James Bond siempre ha sido un ícono de estilo, y los relojes que luce forman parte esencial de su identidad. Desde hace tres décadas, Omega ha acompañado al agente secreto con modelos Seamaster que se han convertido en piezas de culto. Ahora, la marca suiza rompe esquemas al lanzar un reloj que no proviene del cine, sino de un videojuego, ampliando la relación entre Bond y Omega hacia nuevas audiencias y plataformas culturales.
El vínculo entre Bond y Omega comenzó en 1995 con GoldenEye, cuando Pierce Brosnan estrenó el Seamaster Professional de esfera azul. Desde entonces, cada actor que ha interpretado al espía ha llevado un Seamaster, consolidando la asociación como una de las más exitosas de la relojería de lujo. Este reloj ha pasado de ser un instrumento naval a convertirse en un símbolo de aventura, elegancia y cultura pop, acompañando al personaje en cada etapa de su evolución.
Omega sorprende con el Seamaster Diver 300M Chronograph “007 First Light”
La firma suiza ha presentado un nuevo modelo que marca un hito: el primer cronógrafo oficial de James Bond. El Seamaster Diver 300M Chronograph “007 First Light” se inspira en el universo gamer y llega como parte de una estrategia para mantener viva la relación con el espía más famoso del mundo, incluso fuera de la gran pantalla. Este lanzamiento refuerza la capacidad de Omega para reinventarse y conectar con nuevas generaciones.

El videojuego 007 First Light: un Bond diferente
El reloj está directamente vinculado al videojuego 007 First Light, desarrollado por 10 Interactive, responsables de la saga Hitman. La historia presenta a un Bond joven de 26 años, aún sin la sofisticación de las películas, pero con la audacia de un tripulante de la Royal Navy que busca ganarse su lugar en el MI6. En el juego, el reloj funciona como gadget táctico, con subesferas que controlan herramientas de hackeo y espionaje, recuperando la tradición de los relojes con funciones especiales que marcaron la era Brosnan.
Así es el nuevo Seamaster Diver 300M Chronograph “007 First Light”
El reloj incluye una correa NATO a rayas negras, grises y beige, inspirada en el modelo de No Time To Die. Su caja de acero de 44 mm y los pulsadores cerámicos refuerzan la estética robusta y moderna. Es resistente al agua hasta 300 metros, lo que lo convierte en un verdadero reloj de buceo. Además, cada pieza se entrega en un estuche especial inspirado en la maleta que aparece en el videojuego, reforzando su carácter coleccionista.
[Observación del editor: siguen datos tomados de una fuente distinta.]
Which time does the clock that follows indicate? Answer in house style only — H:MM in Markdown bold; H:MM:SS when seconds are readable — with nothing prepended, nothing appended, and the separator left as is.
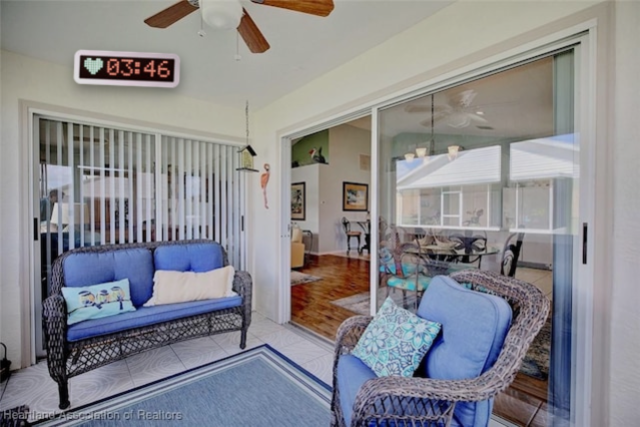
**3:46**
La esfera negra cerámica con ondas láser recuerda al Seamaster clásico de Brosnan, mientras que los detalles en oro bronce evocan la sofisticación de las ediciones especiales de Craig. El fondo de caja de zafiro con el logotipo de 007 First Light conecta directamente con el universo gamer. Este modelo reúne elementos de todas las eras Bond, creando un puente entre tradición y modernidad.
Lo más llamativo de este lanzamiento es que Omega convierte un objeto ficticio del videojuego en un reloj real, algo nunca antes visto en la franquicia. Con un precio de 9.400 dólares, el Seamaster “007 First Light” se posiciona como pieza de colección tanto para fanáticos de Bond como para amantes de la relojería. Este movimiento demuestra cómo la marca suiza logra expandir la narrativa del espía hacia nuevas plataformas, manteniendo vigente una de las asociaciones más exitosas del lujo.
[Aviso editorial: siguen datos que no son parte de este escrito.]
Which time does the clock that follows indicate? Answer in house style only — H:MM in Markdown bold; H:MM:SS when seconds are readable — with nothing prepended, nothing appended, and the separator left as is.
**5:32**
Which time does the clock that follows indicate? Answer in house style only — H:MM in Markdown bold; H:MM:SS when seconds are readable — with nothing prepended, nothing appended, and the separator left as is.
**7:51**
Aunque la franquicia cinematográfica se encuentra en pausa tras la salida de Daniel Craig, Omega mantiene viva la relación con el personaje a través de este lanzamiento. El Seamaster “007 First Light” no solo celebra el legado de Bond en el cine, sino que abre la puerta a nuevas formas de interacción con el público, especialmente en el mundo gamer, donde el agente secreto encuentra un nuevo espacio para seguir siendo relevante.
El Seamaster Diver 300M Chronograph “007 First Light” marca un antes y un después en la historia de James Bond y Omega. Es el primer cronógrafo oficial del espía y el primero inspirado en un videojuego, demostrando cómo la franquicia se adapta a nuevas plataformas culturales. Con diseño robusto, complicaciones de alta relojería y un vínculo directo con el universo gamer, este reloj redefine la relación entre Bond y Omega, llevando al agente secreto más allá del cine.